» **What to work on**:
For the records that follow, return only the count of lines containing the string "FMVSS".

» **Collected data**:
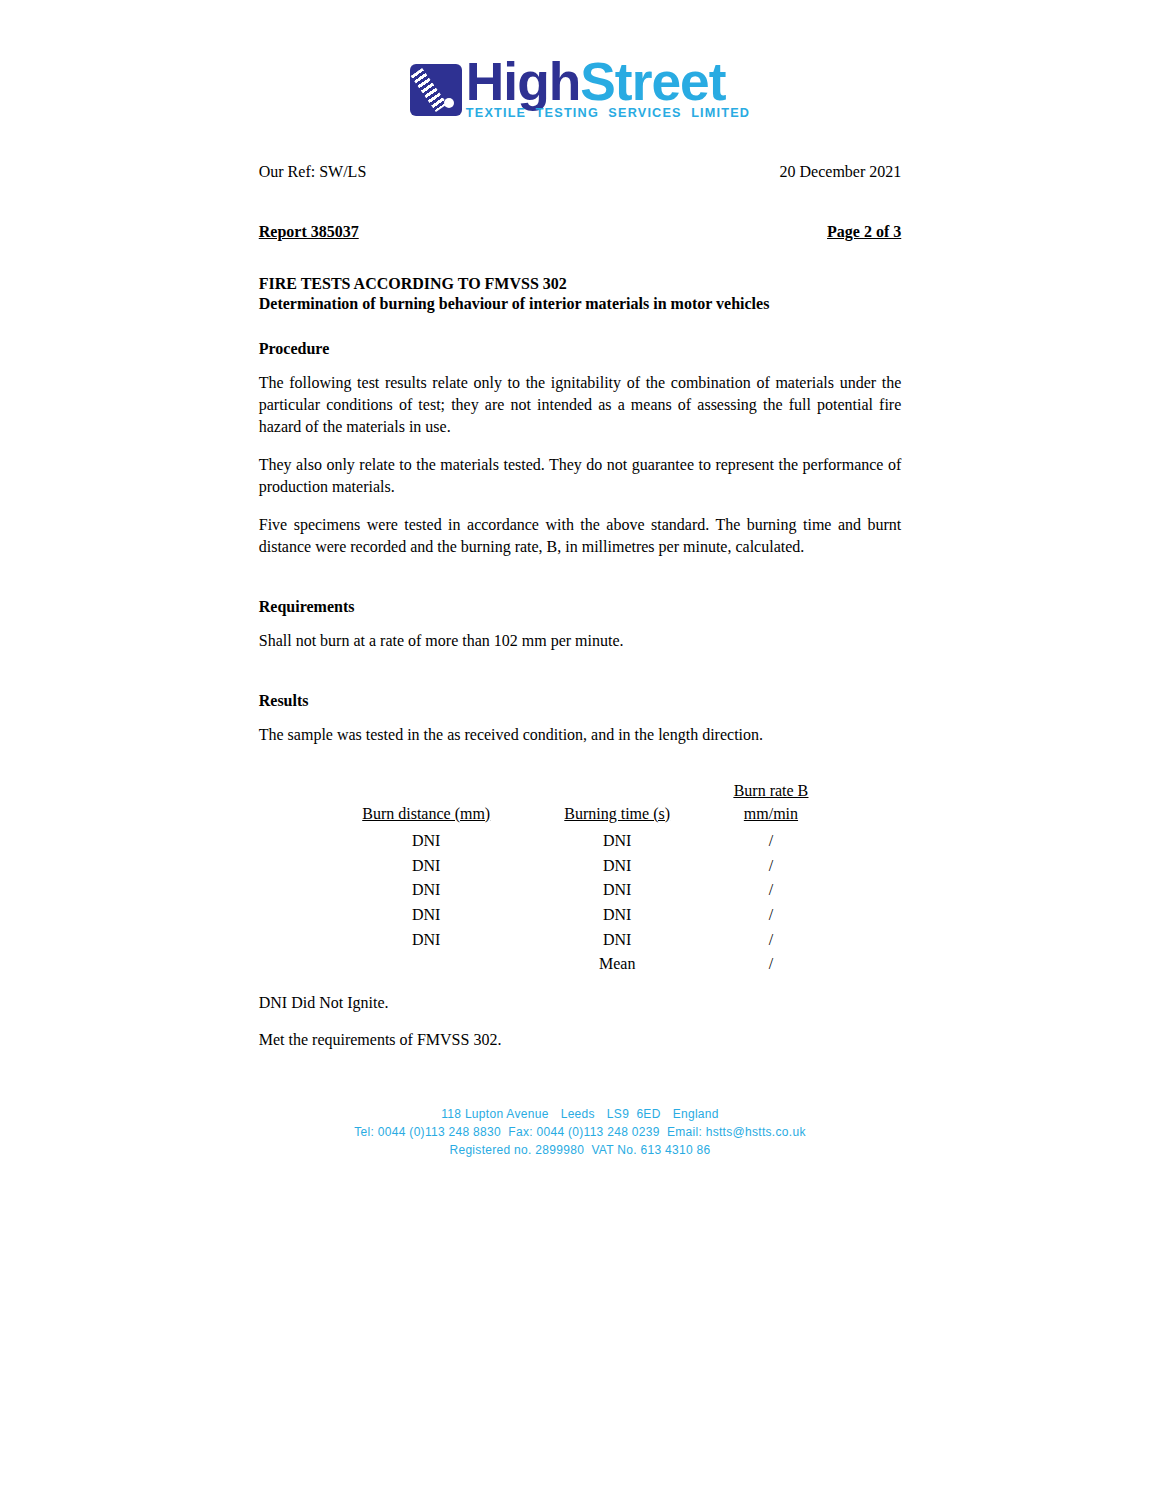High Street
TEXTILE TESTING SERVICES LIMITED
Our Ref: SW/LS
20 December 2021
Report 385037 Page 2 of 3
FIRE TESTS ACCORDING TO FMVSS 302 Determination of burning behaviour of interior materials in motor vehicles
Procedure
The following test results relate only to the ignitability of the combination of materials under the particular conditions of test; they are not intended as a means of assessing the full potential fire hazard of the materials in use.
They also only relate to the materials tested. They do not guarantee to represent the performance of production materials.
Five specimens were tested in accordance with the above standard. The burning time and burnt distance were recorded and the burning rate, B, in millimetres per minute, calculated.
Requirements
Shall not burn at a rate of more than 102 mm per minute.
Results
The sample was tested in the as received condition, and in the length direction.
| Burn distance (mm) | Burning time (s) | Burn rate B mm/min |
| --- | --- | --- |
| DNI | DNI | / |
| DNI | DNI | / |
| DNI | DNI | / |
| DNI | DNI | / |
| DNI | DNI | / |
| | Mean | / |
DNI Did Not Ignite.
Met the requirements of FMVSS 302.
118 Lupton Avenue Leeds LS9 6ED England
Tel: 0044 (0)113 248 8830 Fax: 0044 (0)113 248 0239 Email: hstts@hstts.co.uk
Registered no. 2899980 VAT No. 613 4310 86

» **Task response**:
2